## [Task to carry out]
Copy the lines of every entry below word for word.

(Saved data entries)
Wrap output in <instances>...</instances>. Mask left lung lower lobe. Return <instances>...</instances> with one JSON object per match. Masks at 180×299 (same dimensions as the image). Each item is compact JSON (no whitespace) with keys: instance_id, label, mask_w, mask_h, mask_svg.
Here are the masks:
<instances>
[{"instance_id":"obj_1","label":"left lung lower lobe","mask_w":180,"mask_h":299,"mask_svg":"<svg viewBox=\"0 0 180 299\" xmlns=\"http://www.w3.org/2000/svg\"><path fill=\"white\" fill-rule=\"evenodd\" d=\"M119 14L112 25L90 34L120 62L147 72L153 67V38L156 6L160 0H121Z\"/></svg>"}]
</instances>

## [Response]
Wrap output in <instances>...</instances>. Mask left lung lower lobe. Return <instances>...</instances> with one JSON object per match. Masks at 180×299 (same dimensions as the image). Each item is compact JSON (no whitespace) with keys: instance_id, label, mask_w, mask_h, mask_svg.
Here are the masks:
<instances>
[{"instance_id":"obj_1","label":"left lung lower lobe","mask_w":180,"mask_h":299,"mask_svg":"<svg viewBox=\"0 0 180 299\" xmlns=\"http://www.w3.org/2000/svg\"><path fill=\"white\" fill-rule=\"evenodd\" d=\"M119 14L112 25L90 34L120 62L147 72L153 67V38L156 6L160 0H121Z\"/></svg>"}]
</instances>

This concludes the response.